The collector is looking for access credentials to connect to Kinesis but can’t find any in the provider chain. Depending on how you are running the collector you will need to pass these in using one of the options in the provider chain.

Does anyone have any examples/samples of these in use with the Snowplow Kinesis connector? I simply want to make sure I am doing it correctly.

Hi @vbaker! How are you currently wanting to configure the AWS credentials?

      # The following are used to authenticate for the Amazon Kinesis sink.
      # If both are set to 'default', the default provider chain is used
      # (see
      # If both are set to 'iam', use AWS IAM Roles to provision credentials.
      # If both are set to 'env', use environment variables AWS_ACCESS_KEY_ID and AWS_SECRET_ACCESS_KEY
      aws {
        accessKey = default
        secretKey = default

The relevant section of the configuration is here.

If you are using IAM Instance profile set them both to “iam” if you are using “env” set the config to “env” and then configure your environment variables on the server and so on.

I ended up getting the environment variables figured out…

Now, when I run

java -jar snowplow-stream-collector-kinesis-1.0.1.jar --config=poc.collector.config

I receive the following within the terminal window

[main] INFO com.snowplowanalytics.snowplow.collectors.scalastream.sinks.KinesisSink - Creating thread pool of size 10
[main] INFO com.snowplowanalytics.snowplow.collectors.scalastream.sinks.KinesisSink - Creating thread pool of size 10
[DEBUG] [07/21/2020 13:58:18.101] [main] [EventStream(akka://scala-stream-collector)] logger log1-Logging$DefaultLogger started
[DEBUG] [07/21/2020 13:58:18.106] [main] [EventStream(akka://scala-stream-collector)] Default Loggers started
[DEBUG] [07/21/2020 13:58:18.255] [main] [AkkaSSLConfig(akka://scala-stream-collector)] Initializing AkkaSSLConfig extension…
[DEBUG] [07/21/2020 13:58:18.257] [main] [AkkaSSLConfig(akka://scala-stream-collector)] buildHostnameVerifier: created hostname verifier: com.typesafe.sslconfig.ssl.DefaultHostnameVerifier@410ae5ac
[DEBUG] [07/21/2020 13:58:18.621] [] [akka://scala-stream-collector/system/IO-TCP/selectors/$a/0] Successfully bound to /0:0:0:0:0:0:0:0:9092
[] INFO com.snowplowanalytics.snowplow.collectors.scalastream.KinesisCollector$ - REST interface bound to /0:0:0:0:0:0:0:0:9092

Should the interface be that of the server I am looking to run this on?

Hi @vbaker,

interface = "" means that the collector (which is basically an HTTP server) is accepting requests on all the network interfaces of the machine running it.

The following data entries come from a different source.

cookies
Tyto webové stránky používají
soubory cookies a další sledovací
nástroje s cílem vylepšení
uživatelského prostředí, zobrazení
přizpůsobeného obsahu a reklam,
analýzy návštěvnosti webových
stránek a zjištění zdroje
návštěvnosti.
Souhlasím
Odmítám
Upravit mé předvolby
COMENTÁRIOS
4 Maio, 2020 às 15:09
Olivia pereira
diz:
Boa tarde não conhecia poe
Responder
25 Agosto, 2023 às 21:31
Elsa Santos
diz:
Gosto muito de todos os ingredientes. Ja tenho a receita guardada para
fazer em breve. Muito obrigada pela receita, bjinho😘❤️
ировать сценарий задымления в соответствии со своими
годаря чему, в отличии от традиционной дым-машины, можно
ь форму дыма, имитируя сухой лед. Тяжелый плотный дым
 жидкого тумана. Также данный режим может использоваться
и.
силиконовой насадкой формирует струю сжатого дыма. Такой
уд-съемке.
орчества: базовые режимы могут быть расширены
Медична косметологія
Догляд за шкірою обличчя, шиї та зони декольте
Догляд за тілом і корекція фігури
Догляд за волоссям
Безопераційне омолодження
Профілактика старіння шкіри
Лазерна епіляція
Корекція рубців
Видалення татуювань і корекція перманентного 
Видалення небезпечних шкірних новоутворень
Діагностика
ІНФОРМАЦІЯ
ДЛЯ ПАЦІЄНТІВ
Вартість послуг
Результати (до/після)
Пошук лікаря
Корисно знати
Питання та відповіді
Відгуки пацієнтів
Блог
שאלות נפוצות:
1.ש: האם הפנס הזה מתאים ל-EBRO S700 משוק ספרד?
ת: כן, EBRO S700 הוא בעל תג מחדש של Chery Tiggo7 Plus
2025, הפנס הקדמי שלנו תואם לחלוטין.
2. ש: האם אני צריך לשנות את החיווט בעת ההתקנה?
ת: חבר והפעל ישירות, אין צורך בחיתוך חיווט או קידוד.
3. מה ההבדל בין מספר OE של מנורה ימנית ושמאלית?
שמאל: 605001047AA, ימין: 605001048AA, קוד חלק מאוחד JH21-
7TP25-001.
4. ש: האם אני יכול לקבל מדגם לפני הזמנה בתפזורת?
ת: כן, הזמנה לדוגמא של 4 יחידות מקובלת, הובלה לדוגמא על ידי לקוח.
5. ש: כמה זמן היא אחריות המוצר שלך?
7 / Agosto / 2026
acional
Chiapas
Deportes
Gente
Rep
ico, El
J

REST interface bound to /0:0:0:0:0:0:0:0:9092 means that it’s accepting IPv6.

So, how do I verify it is working with kinesis then? When I get it up and running and go into any of the kinesis streams, it appears blank for me as though no data is being sent over.

Are you sending events in to the collector? You should see some logs in the collector if things are succeeding / failing to Kinesis.

I thought that I had a Java Script Tracker set up on my staging website properly. I followed these instructions and changed the cookie to be snowplow.js, instead of sp.js.

Here is the Page Tracker I have placed into GTM:

Does the MYURL in the window.snowplow block need to be something different? Possibly the location of where I want the event to flow to? If so, where do I find that in Amazon Kinesis?

Here is the Event Tracker I have placed into GTM:

That mostly looks correct but your third argument when initialising the tracker should be the endpoint of your collector rather than the path to the Snowplow Javascript tracker.


window.snowplow('newTracker', 'trackername', '', { ...

To add, because it’s not clear whether or not it’s understood - in (window,document,"script","//MYURL/snowplow.js","snowplow")

//MYURL/snowplow.js needs to be the path to the snowplow tracker script itself, which you’ll need to host somewhere (normally just in your CDN). So if you haven’t already, you’ll need to grab the sp.js file from here, and have this path reference it.